Dataset records →

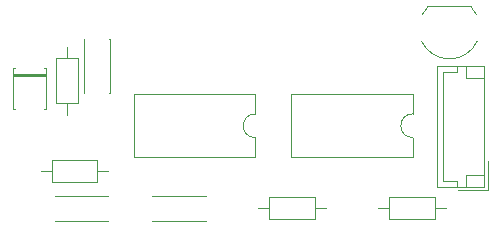
<source format=gbr>
%TF.GenerationSoftware,KiCad,Pcbnew,(5.1.5)-3*%
%TF.CreationDate,2021-04-29T14:02:25+01:00*%
%TF.ProjectId,KiCadSoil3,4b694361-6453-46f6-996c-332e6b696361,1.0*%
%TF.SameCoordinates,PX1d11680PY3072580*%
%TF.FileFunction,Legend,Top*%
%TF.FilePolarity,Positive*%
%FSLAX46Y46*%
G04 Gerber Fmt 4.6, Leading zero omitted, Abs format (unit mm)*
G04 Created by KiCad (PCBNEW (5.1.5)-3) date 2021-04-29 14:02:25*
%MOMM*%
%LPD*%
G04 APERTURE LIST*
%ADD10C,0.120000*%
G04 APERTURE END LIST*
D10*
X77685816Y18267795D02*
G75*
G02X78210000Y18995000I2324184J-1122795D01*
G01*
X77653600Y16046193D02*
G75*
G03X80010000Y14545000I2356400J1098807D01*
G01*
X82366400Y16046193D02*
G75*
G02X80010000Y14545000I-2356400J1098807D01*
G01*
X82334184Y18267795D02*
G75*
G03X81810000Y18995000I-2324184J-1122795D01*
G01*
X81810000Y18995000D02*
X78210000Y18995000D01*
X79705000Y1905000D02*
X78755000Y1905000D01*
X73965000Y1905000D02*
X74915000Y1905000D01*
X78755000Y2825000D02*
X74915000Y2825000D01*
X78755000Y985000D02*
X78755000Y2825000D01*
X74915000Y985000D02*
X78755000Y985000D01*
X74915000Y2825000D02*
X74915000Y985000D01*
X45870000Y13305000D02*
X43030000Y13305000D01*
X45870000Y13065000D02*
X43030000Y13065000D01*
X45870000Y13185000D02*
X43030000Y13185000D01*
X43030000Y10345000D02*
X43210000Y10345000D01*
X43030000Y13785000D02*
X43030000Y10345000D01*
X43210000Y13785000D02*
X43030000Y13785000D01*
X45870000Y10345000D02*
X45690000Y10345000D01*
X45870000Y13785000D02*
X45870000Y10345000D01*
X45690000Y13785000D02*
X45870000Y13785000D01*
X54840000Y2975000D02*
X59380000Y2975000D01*
X54840000Y835000D02*
X59380000Y835000D01*
X54840000Y2975000D02*
X54840000Y2960000D01*
X54840000Y850000D02*
X54840000Y835000D01*
X59380000Y2975000D02*
X59380000Y2960000D01*
X59380000Y850000D02*
X59380000Y835000D01*
X76895000Y6240000D02*
X76895000Y7890000D01*
X66615000Y6240000D02*
X76895000Y6240000D01*
X66615000Y11540000D02*
X66615000Y6240000D01*
X76895000Y11540000D02*
X66615000Y11540000D01*
X76895000Y9890000D02*
X76895000Y11540000D01*
X76895000Y7890000D02*
G75*
G02X76895000Y9890000I0J1000000D01*
G01*
X63560000Y6240000D02*
X63560000Y7890000D01*
X53280000Y6240000D02*
X63560000Y6240000D01*
X53280000Y11540000D02*
X53280000Y6240000D01*
X63560000Y11540000D02*
X53280000Y11540000D01*
X63560000Y9890000D02*
X63560000Y11540000D01*
X63560000Y7890000D02*
G75*
G02X63560000Y9890000I0J1000000D01*
G01*
X46340000Y6000000D02*
X46340000Y4160000D01*
X46340000Y4160000D02*
X50180000Y4160000D01*
X50180000Y4160000D02*
X50180000Y6000000D01*
X50180000Y6000000D02*
X46340000Y6000000D01*
X45390000Y5080000D02*
X46340000Y5080000D01*
X51130000Y5080000D02*
X50180000Y5080000D01*
X46585000Y2975000D02*
X51125000Y2975000D01*
X46585000Y835000D02*
X51125000Y835000D01*
X46585000Y2975000D02*
X46585000Y2960000D01*
X46585000Y850000D02*
X46585000Y835000D01*
X51125000Y2975000D02*
X51125000Y2960000D01*
X51125000Y850000D02*
X51125000Y835000D01*
X63805000Y1905000D02*
X64755000Y1905000D01*
X69545000Y1905000D02*
X68595000Y1905000D01*
X64755000Y985000D02*
X68595000Y985000D01*
X64755000Y2825000D02*
X64755000Y985000D01*
X68595000Y2825000D02*
X64755000Y2825000D01*
X68595000Y985000D02*
X68595000Y2825000D01*
X47625000Y15570000D02*
X47625000Y14620000D01*
X47625000Y9830000D02*
X47625000Y10780000D01*
X46705000Y14620000D02*
X46705000Y10780000D01*
X48545000Y14620000D02*
X46705000Y14620000D01*
X48545000Y10780000D02*
X48545000Y14620000D01*
X46705000Y10780000D02*
X48545000Y10780000D01*
X51220000Y16200000D02*
X51235000Y16200000D01*
X49095000Y16200000D02*
X49110000Y16200000D01*
X51220000Y11660000D02*
X51235000Y11660000D01*
X49095000Y11660000D02*
X49110000Y11660000D01*
X51235000Y11660000D02*
X51235000Y16200000D01*
X49095000Y11660000D02*
X49095000Y16200000D01*
X83255000Y3440000D02*
X83255000Y5940000D01*
X80755000Y3440000D02*
X83255000Y3440000D01*
X81455000Y12960000D02*
X82955000Y12960000D01*
X81455000Y13960000D02*
X81455000Y12960000D01*
X81455000Y4740000D02*
X82955000Y4740000D01*
X81455000Y3740000D02*
X81455000Y4740000D01*
X80645000Y13460000D02*
X80645000Y13960000D01*
X79435000Y13460000D02*
X80645000Y13460000D01*
X79435000Y4240000D02*
X79435000Y13460000D01*
X80645000Y4240000D02*
X79435000Y4240000D01*
X80645000Y3740000D02*
X80645000Y4240000D01*
X78935000Y13960000D02*
X78935000Y3740000D01*
X82955000Y13960000D02*
X78935000Y13960000D01*
X82955000Y3740000D02*
X82955000Y13960000D01*
X78935000Y3740000D02*
X82955000Y3740000D01*
M02*

</source>
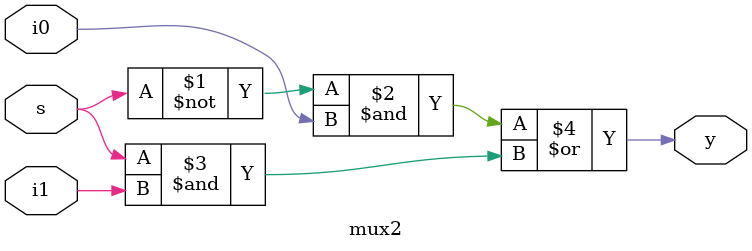
<source format=v>
module mux2(i0,i1,s,y);
input i0,i1,s;
output wire y;
assign y = (~s&i0) | (s&i1);
endmodule

</source>
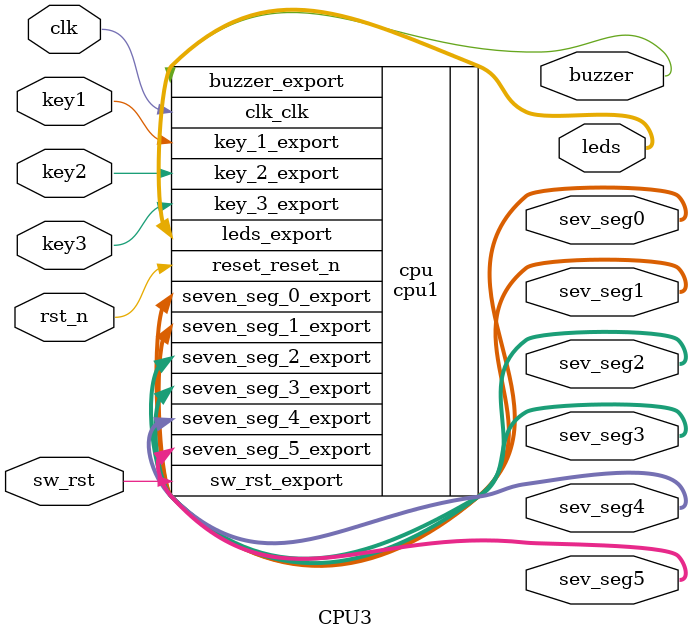
<source format=sv>
module CPU3 (
		input  logic       clk,
								 rst_n,
		input  logic       key1,       //       key_1.export
		input  logic       key2,       //       key_2.export
		input  logic       key3,       //       key_3.export
		output logic [9:0] leds,        //        leds.export
		output logic [6:0] sev_seg0, // seven_seg_0.export
		output logic [6:0] sev_seg1, // seven_seg_1.export
		output logic [6:0] sev_seg2, // seven_seg_2.export
		output logic [6:0] sev_seg3, // seven_seg_3.export
		output logic [6:0] sev_seg4, // seven_seg_4.export
		output logic [6:0] sev_seg5,  // seven_seg_5.export
		output logic buzzer,
		input logic sw_rst
	);

        cpu1 cpu
        (
            .clk_clk(clk),            //         clk.clk
            .key_1_export(key1),       //       key_1.export
            .key_2_export(key2),       //       key_2.export
            .key_3_export(key3),       //       key_3.export
            .leds_export(leds),        //        leds.export
            .reset_reset_n(rst_n),      //       reset.reset_n
            .seven_seg_0_export(sev_seg0),//seven_seg_0.export
            .seven_seg_1_export(sev_seg1), // seven_seg_1.export
            .seven_seg_2_export(sev_seg2), // seven_seg_2.export
            .seven_seg_3_export(sev_seg3), // seven_seg_3.export
            .seven_seg_4_export(sev_seg4), // seven_seg_4.export
            .seven_seg_5_export(sev_seg5), // seven_seg_5.export
            .buzzer_export(buzzer),
            .sw_rst_export(sw_rst)
        );
	endmodule

</source>
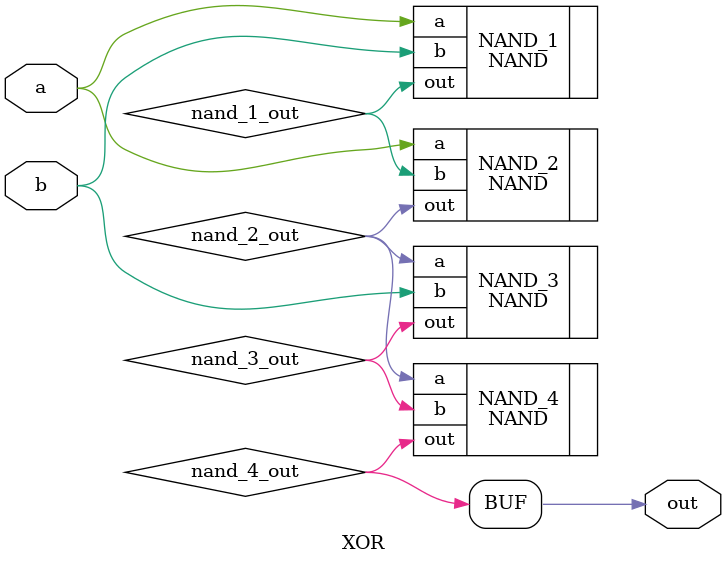
<source format=v>

module XOR
(
    input  a,
    input  b,
    output out
);

// | a | b | out |
// | - | - | --- |
// | 0 | 0 | 0   |
// | 0 | 1 | 1   | (NOT(a) AND b)
// | 1 | 0 | 1   | (a AND NOT(b))
// | 1 | 1 | 0   |

// (NOT(a) AND b) OR (a AND NOT(b))

// You can actually make this assign out = (a ^ b); because ^ is a bitwise XOR operator if you wanted to
// another way to do this is just assign out = ((~a & b) | (a & ~b));
// but since this is a composite, let's try and do it at the elementary gate level
// I will probably get this wrong, but doing it early anyways...

wire nand_1_out;

NAND NAND_1
(
    .a(a),
    .b(b),
    .out(nand_1_out)
);

wire nand_2_out;

NAND NAND_2
(
    .a(a),
    .b(nand_1_out),
    .out(nand_2_out)
);

wire nand_3_out;

NAND NAND_3
(
    .a(nand_2_out),
    .b(b),
    .out(nand_3_out)
);

wire nand_4_out;

NAND NAND_4
(
    .a(nand_2_out),
    .b(nand_3_out),
    .out(nand_4_out)
);

assign out = nand_4_out;

endmodule

</source>
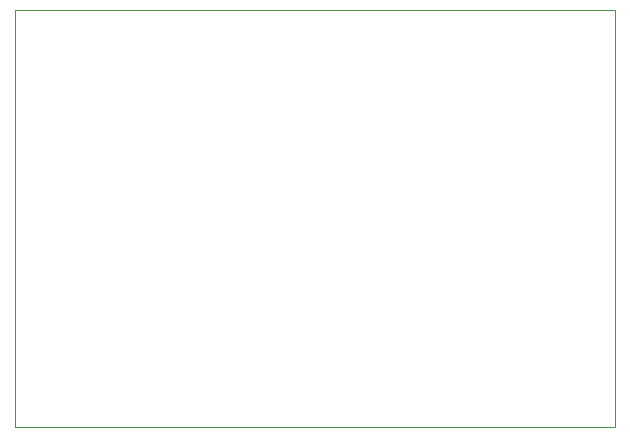
<source format=gko>
G75*
%MOIN*%
%OFA0B0*%
%FSLAX25Y25*%
%IPPOS*%
%LPD*%
%AMOC8*
5,1,8,0,0,1.08239X$1,22.5*
%
%ADD10C,0.00000*%
D10*
X0001000Y0001000D02*
X0001000Y0139701D01*
X0200921Y0139701D01*
X0200921Y0001000D01*
X0001000Y0001000D01*
M02*

</source>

Task directions → A word-for-word copy of the lines above from the one with "G04 APERTURE END LIST*" through the one with "X66615000Y6240000D01*", inclusive, is the only output wanted.

Task answer →
G04 APERTURE END LIST*
D10*
X77685816Y18267795D02*
G75*
G02X78210000Y18995000I2324184J-1122795D01*
G01*
X77653600Y16046193D02*
G75*
G03X80010000Y14545000I2356400J1098807D01*
G01*
X82366400Y16046193D02*
G75*
G02X80010000Y14545000I-2356400J1098807D01*
G01*
X82334184Y18267795D02*
G75*
G03X81810000Y18995000I-2324184J-1122795D01*
G01*
X81810000Y18995000D02*
X78210000Y18995000D01*
X79705000Y1905000D02*
X78755000Y1905000D01*
X73965000Y1905000D02*
X74915000Y1905000D01*
X78755000Y2825000D02*
X74915000Y2825000D01*
X78755000Y985000D02*
X78755000Y2825000D01*
X74915000Y985000D02*
X78755000Y985000D01*
X74915000Y2825000D02*
X74915000Y985000D01*
X45870000Y13305000D02*
X43030000Y13305000D01*
X45870000Y13065000D02*
X43030000Y13065000D01*
X45870000Y13185000D02*
X43030000Y13185000D01*
X43030000Y10345000D02*
X43210000Y10345000D01*
X43030000Y13785000D02*
X43030000Y10345000D01*
X43210000Y13785000D02*
X43030000Y13785000D01*
X45870000Y10345000D02*
X45690000Y10345000D01*
X45870000Y13785000D02*
X45870000Y10345000D01*
X45690000Y13785000D02*
X45870000Y13785000D01*
X54840000Y2975000D02*
X59380000Y2975000D01*
X54840000Y835000D02*
X59380000Y835000D01*
X54840000Y2975000D02*
X54840000Y2960000D01*
X54840000Y850000D02*
X54840000Y835000D01*
X59380000Y2975000D02*
X59380000Y2960000D01*
X59380000Y850000D02*
X59380000Y835000D01*
X76895000Y6240000D02*
X76895000Y7890000D01*
X66615000Y6240000D02*
X76895000Y6240000D01*
X66615000Y11540000D02*
X66615000Y6240000D01*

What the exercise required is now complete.